[Given passage]
☆ ☆ ☆ ☆ ☆
Yeah this was a big fear in posting. No I'm not experienced in academia or this would be a paper, I code things for fun. Have you tried looking at the math for multinomials vs Shannon? Or running the code? Please do point out my mistakes in the math.
It is not our responsibility to do that. You should explain how your method differs from well-established methods such as arithmetic coding (see papers by Rissanen). While doing that, you should quickly realize that you’ve got nothing at all.
A basic data compression course would have sufficed too, but as you say, you don’t have any knowledge of the basics of information theory or data compression. You sound like an over-eager yet ignorant grad student who insists he has found flaws in the professor’s lecture material.
>As an example, given the symbol frequencies of 1, 2, and 3 for a total of 6 symbols. Shannon limit [-(1/6)log2(1/6)-(2/6)log2(2/6)-(3/6)log2(3/6)]6 = 8.75 => 9 bits
This isn't how you calculate Shannon limit fwiw. If all symbols are of equal frequency simply take the total number of different symbols and simply log2(different_symbol_count). That's it.
☆ ☆ ☆ ☆ ☆
[Data for review]
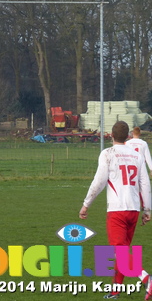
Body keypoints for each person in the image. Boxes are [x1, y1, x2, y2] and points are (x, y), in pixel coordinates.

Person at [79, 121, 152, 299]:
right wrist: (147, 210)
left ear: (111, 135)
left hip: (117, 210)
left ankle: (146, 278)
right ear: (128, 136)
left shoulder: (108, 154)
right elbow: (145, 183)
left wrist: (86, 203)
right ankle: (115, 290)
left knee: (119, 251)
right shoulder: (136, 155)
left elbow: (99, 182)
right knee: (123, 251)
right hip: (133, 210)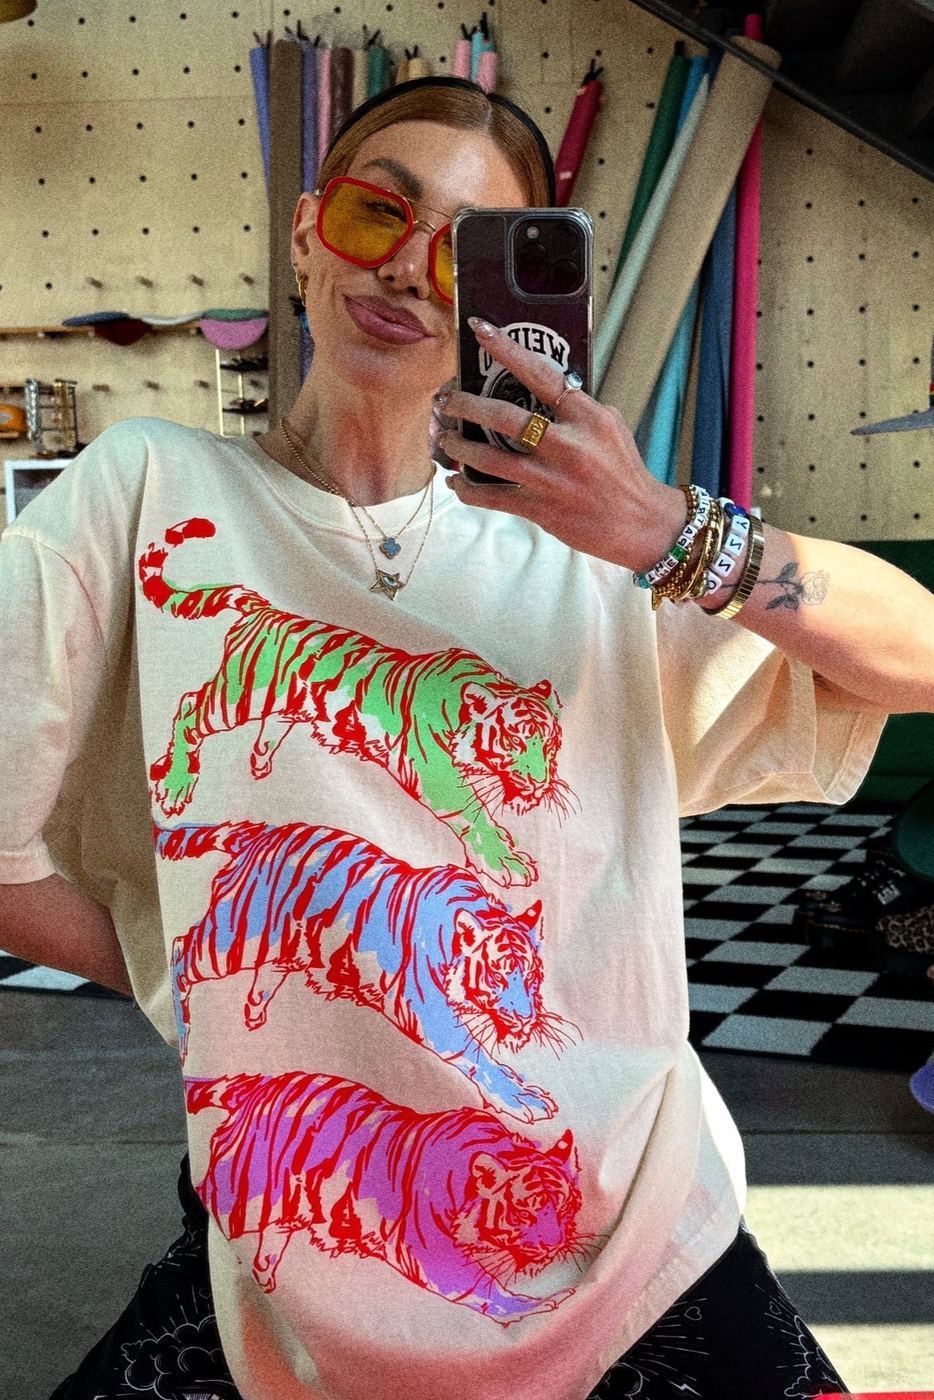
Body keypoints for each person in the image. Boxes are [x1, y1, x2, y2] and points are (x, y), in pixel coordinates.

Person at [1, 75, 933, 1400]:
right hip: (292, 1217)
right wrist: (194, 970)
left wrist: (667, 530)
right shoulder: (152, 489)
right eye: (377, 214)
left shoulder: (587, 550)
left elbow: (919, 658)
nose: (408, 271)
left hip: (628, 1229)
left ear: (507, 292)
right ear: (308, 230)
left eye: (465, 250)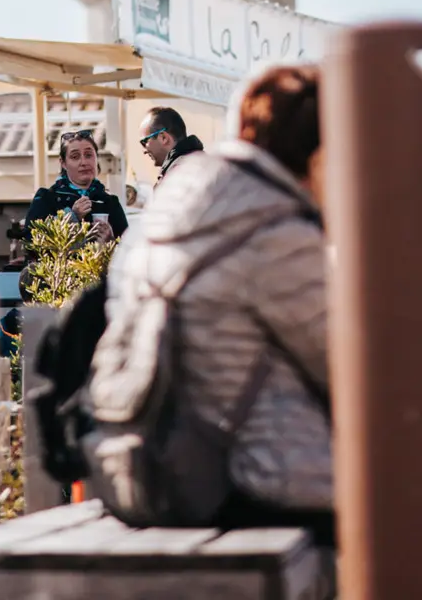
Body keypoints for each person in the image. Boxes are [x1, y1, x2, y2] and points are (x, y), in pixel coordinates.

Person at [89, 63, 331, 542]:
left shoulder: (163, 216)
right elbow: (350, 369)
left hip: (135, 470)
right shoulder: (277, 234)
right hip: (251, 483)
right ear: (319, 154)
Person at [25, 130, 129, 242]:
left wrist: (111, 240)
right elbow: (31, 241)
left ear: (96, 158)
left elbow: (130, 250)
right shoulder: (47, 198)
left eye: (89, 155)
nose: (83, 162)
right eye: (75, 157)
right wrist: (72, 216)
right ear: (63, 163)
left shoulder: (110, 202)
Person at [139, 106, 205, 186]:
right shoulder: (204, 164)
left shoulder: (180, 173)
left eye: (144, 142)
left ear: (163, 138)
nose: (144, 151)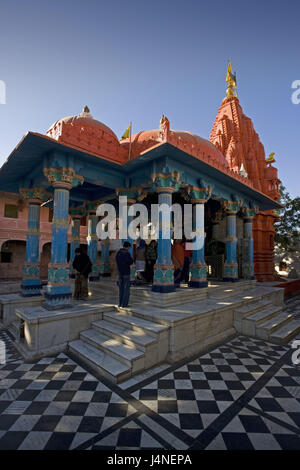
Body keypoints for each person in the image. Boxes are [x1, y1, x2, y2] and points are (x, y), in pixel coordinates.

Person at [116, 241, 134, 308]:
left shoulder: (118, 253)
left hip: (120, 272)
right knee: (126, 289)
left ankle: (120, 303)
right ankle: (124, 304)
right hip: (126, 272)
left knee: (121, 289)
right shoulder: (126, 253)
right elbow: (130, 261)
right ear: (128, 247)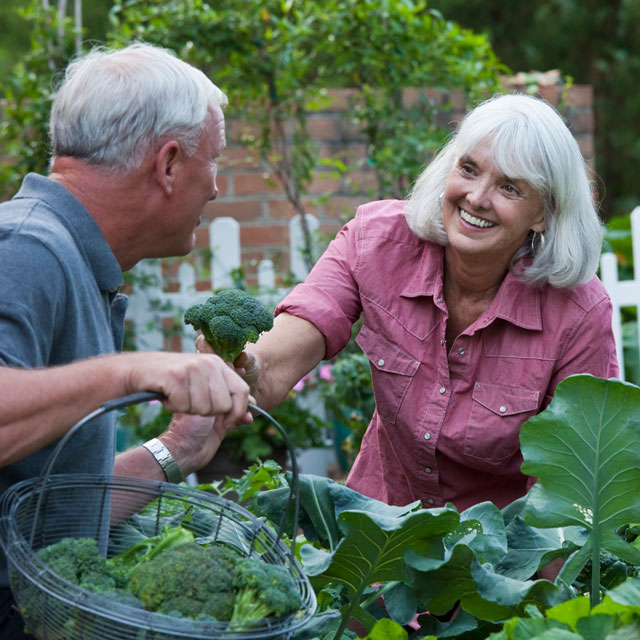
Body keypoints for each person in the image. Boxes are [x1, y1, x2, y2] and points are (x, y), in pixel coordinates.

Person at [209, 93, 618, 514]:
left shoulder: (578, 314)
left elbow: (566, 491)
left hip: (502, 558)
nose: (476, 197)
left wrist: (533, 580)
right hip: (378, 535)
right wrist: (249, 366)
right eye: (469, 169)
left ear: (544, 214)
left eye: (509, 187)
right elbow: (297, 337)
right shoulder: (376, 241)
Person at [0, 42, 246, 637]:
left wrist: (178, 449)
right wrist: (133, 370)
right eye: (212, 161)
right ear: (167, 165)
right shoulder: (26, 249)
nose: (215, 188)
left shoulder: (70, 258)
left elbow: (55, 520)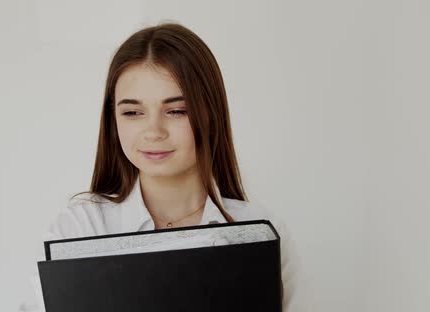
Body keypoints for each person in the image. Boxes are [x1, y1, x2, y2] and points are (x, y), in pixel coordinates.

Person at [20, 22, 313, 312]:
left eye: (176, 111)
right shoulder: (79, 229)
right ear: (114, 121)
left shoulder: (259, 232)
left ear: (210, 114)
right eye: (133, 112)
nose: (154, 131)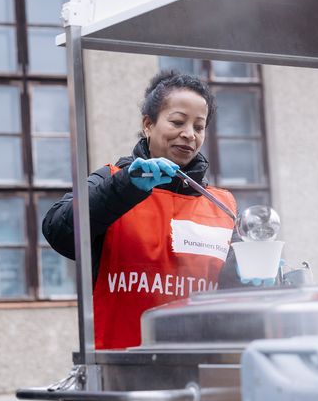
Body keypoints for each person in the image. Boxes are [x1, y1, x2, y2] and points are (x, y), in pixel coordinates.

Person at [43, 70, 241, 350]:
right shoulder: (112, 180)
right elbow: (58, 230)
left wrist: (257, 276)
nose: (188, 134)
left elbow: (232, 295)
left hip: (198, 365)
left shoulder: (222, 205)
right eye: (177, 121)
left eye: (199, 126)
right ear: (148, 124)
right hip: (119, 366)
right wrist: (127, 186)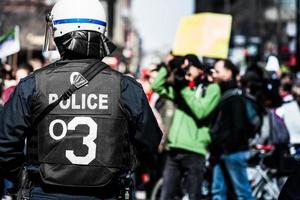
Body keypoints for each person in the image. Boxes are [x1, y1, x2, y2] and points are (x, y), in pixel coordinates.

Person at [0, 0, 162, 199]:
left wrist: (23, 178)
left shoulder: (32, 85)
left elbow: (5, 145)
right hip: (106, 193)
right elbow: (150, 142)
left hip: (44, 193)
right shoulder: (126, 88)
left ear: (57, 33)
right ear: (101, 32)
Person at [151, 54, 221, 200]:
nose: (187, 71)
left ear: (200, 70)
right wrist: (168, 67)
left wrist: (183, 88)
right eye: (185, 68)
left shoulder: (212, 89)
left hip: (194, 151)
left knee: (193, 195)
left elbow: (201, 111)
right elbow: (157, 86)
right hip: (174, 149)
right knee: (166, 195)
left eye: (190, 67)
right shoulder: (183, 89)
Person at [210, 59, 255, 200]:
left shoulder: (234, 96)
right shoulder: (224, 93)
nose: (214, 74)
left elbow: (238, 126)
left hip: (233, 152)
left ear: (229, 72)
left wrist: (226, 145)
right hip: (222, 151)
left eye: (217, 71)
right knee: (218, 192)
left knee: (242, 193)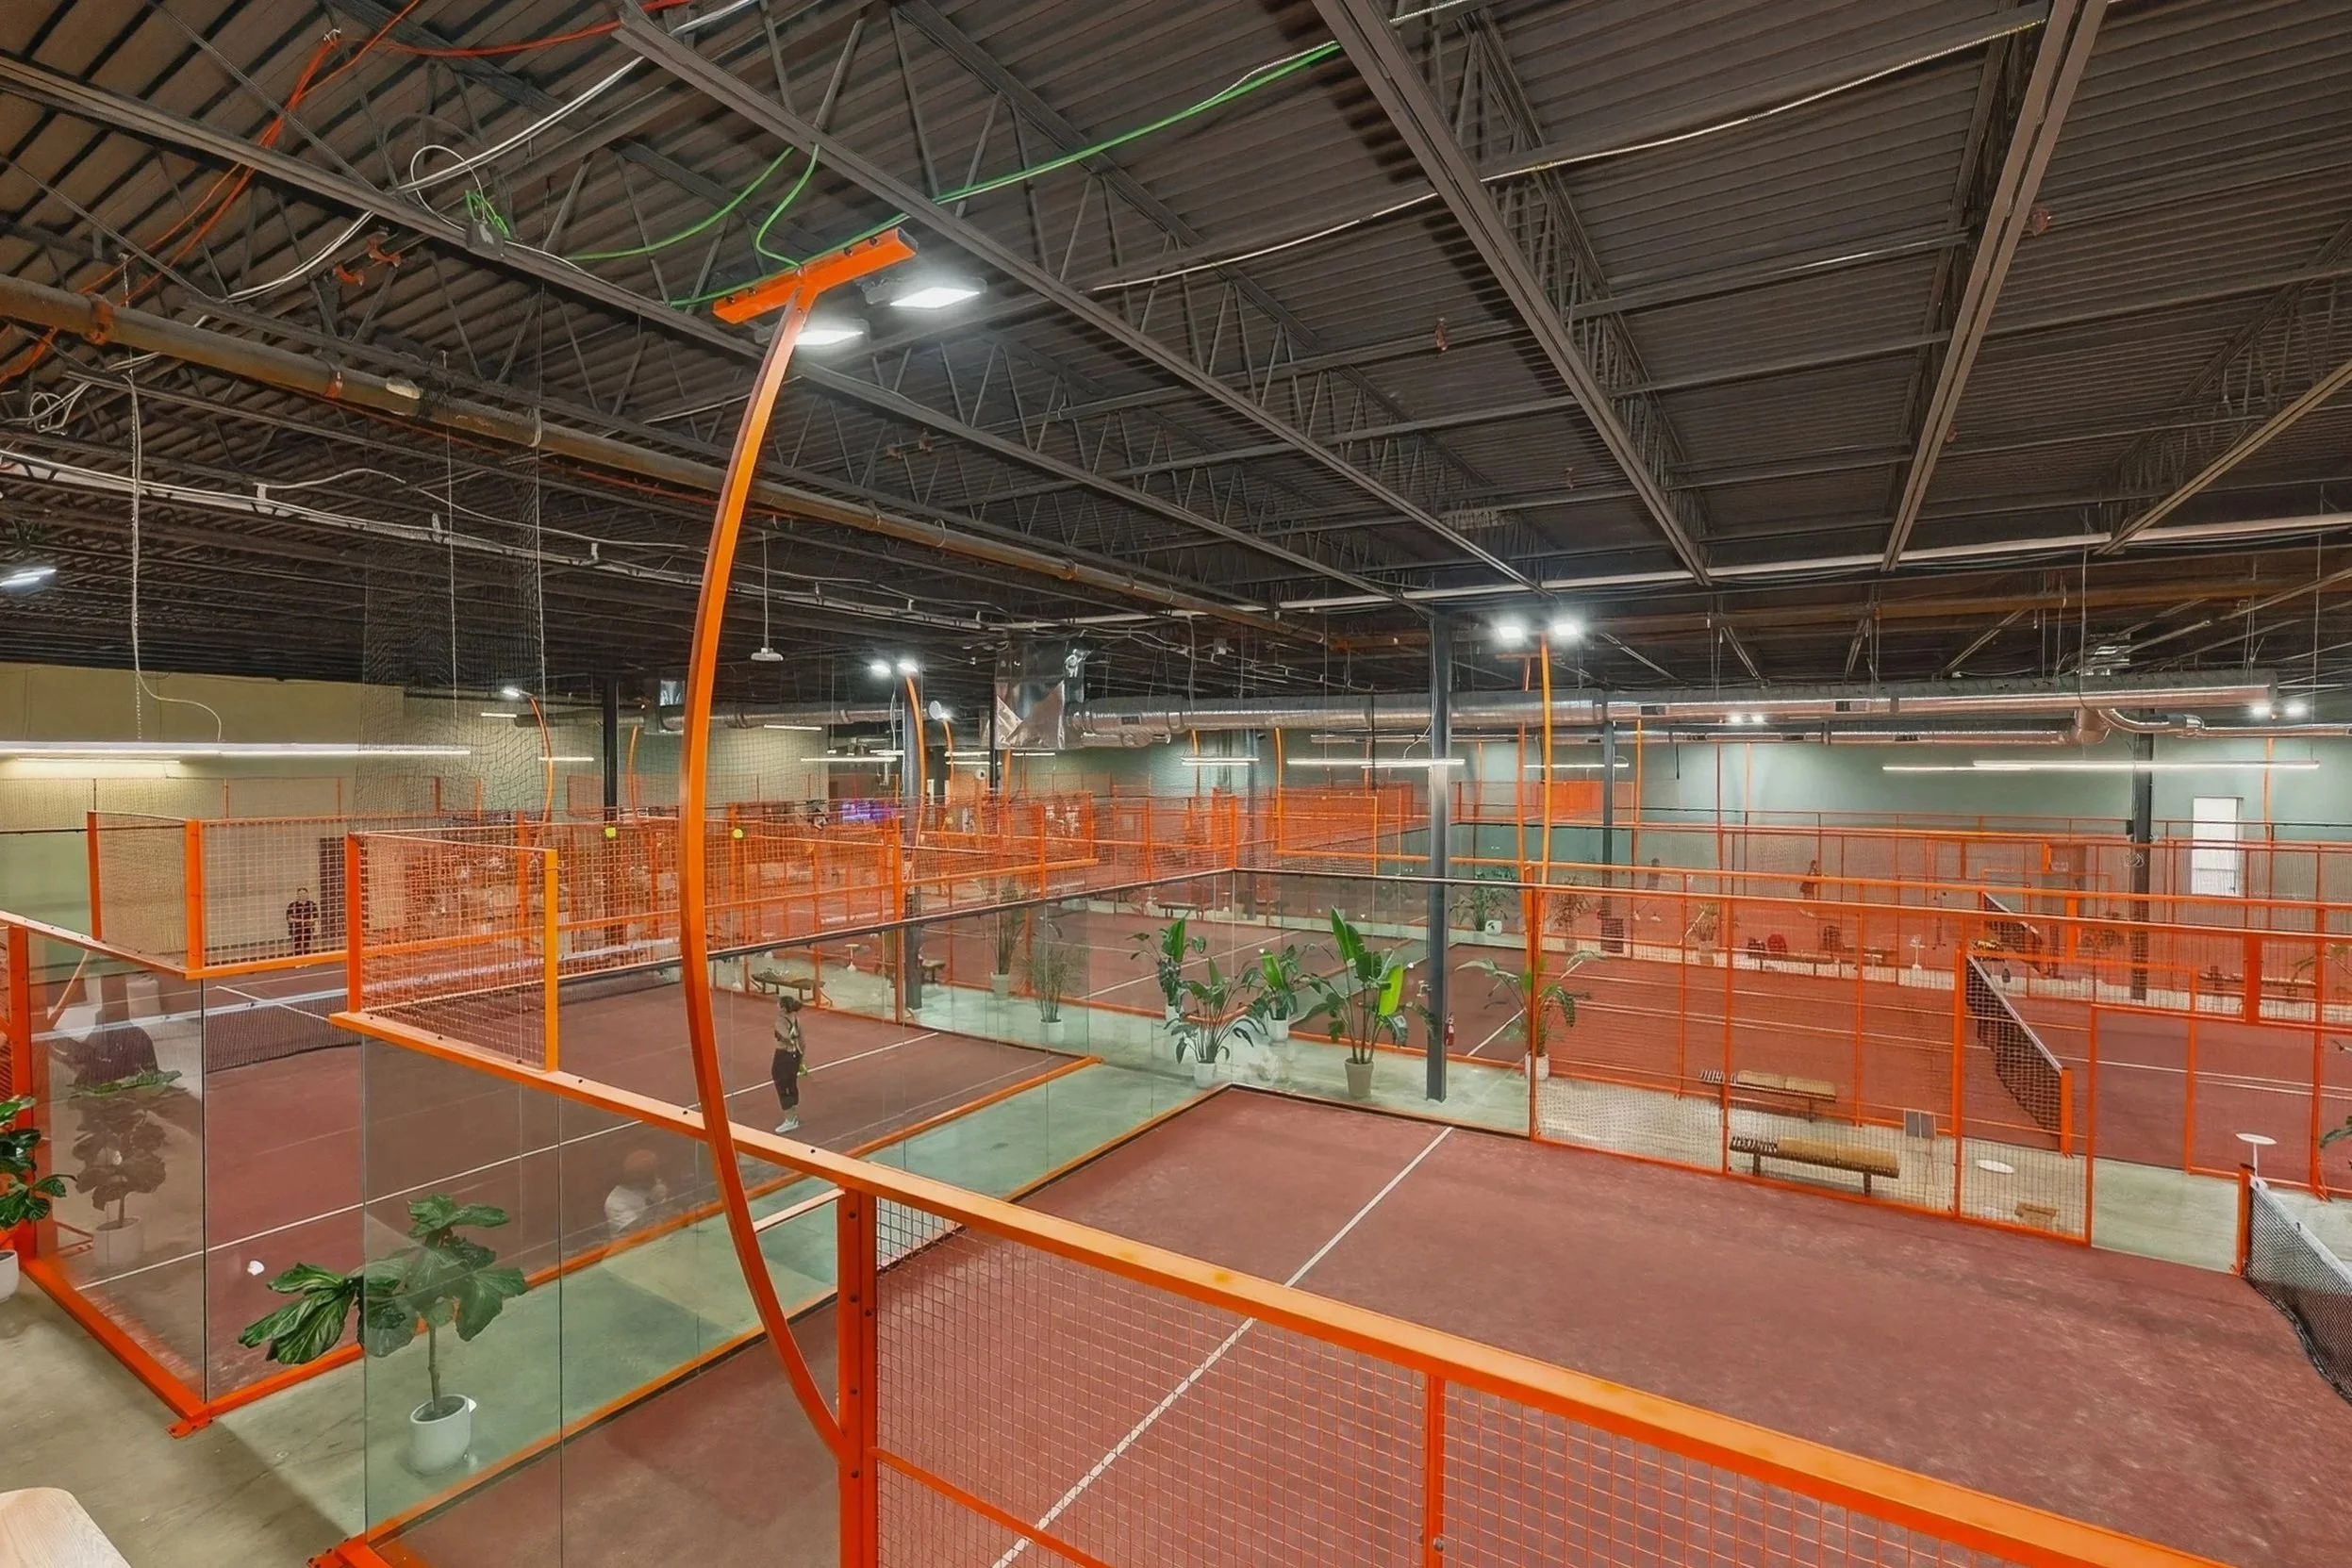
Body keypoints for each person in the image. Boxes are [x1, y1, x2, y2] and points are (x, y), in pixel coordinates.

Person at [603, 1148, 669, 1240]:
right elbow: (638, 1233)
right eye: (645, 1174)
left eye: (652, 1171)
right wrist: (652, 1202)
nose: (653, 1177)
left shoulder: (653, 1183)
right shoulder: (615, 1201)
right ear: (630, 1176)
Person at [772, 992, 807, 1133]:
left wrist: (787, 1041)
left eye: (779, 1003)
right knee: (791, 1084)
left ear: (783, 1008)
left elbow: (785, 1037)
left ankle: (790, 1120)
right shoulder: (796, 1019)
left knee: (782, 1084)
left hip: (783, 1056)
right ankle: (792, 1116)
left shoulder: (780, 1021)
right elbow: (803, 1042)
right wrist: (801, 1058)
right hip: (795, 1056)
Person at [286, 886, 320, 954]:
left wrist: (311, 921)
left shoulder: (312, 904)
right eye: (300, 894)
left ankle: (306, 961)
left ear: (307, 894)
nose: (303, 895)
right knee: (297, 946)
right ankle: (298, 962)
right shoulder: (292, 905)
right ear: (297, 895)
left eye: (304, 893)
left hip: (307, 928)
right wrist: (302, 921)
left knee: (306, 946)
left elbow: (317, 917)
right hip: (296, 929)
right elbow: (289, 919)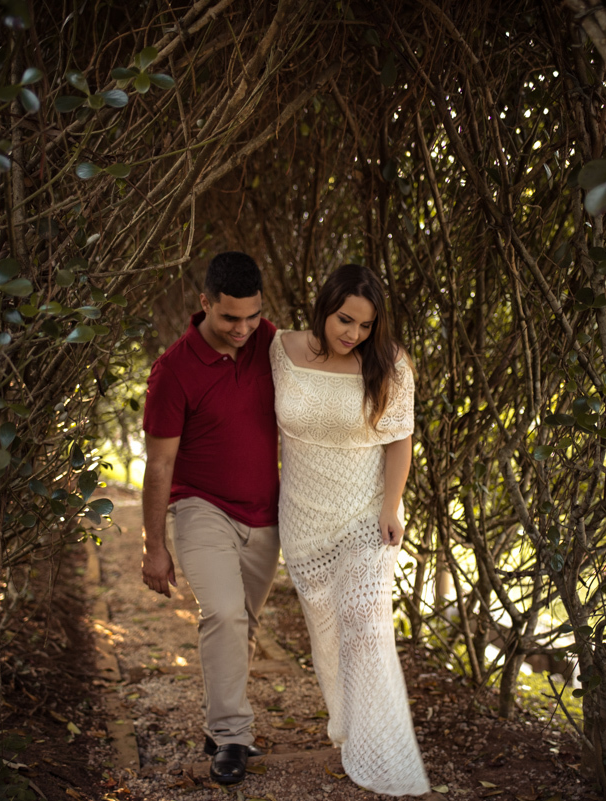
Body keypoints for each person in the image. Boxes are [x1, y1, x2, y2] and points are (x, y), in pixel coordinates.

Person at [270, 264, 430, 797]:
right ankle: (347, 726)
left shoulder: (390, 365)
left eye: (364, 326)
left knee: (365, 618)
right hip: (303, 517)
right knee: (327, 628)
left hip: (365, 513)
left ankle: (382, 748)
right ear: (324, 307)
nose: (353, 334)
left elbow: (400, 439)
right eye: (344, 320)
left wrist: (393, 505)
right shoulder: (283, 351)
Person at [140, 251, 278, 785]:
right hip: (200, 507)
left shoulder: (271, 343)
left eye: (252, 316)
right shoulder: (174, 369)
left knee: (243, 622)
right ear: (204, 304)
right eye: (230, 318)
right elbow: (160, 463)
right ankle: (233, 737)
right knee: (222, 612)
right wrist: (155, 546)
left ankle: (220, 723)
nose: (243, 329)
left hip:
☆ ☆ ☆ ☆ ☆
[Work order] Write out the forum thread again from the words containing "A basic data" through "log2(different_symbol_count). That's it.", switching "grad student" to "first-year student". The data is separate material and has no connection to the forum thread.

[Exercise output]
A basic data compression course would have sufficed too, but as you say, you don’t have any knowledge of the basics of information theory or data compression. You sound like an over-eager yet ignorant first-year student who insists he has found flaws in the professor’s lecture material.
>As an example, given the symbol frequencies of 1, 2, and 3 for a total of 6 symbols. Shannon limit [-(1/6)log2(1/6)-(2/6)log2(2/6)-(3/6)log2(3/6)]6 = 8.75 => 9 bits
This isn't how you calculate Shannon limit fwiw. If all symbols are of equal frequency simply take the total number of different symbols and simply log2(different_symbol_count). That's it.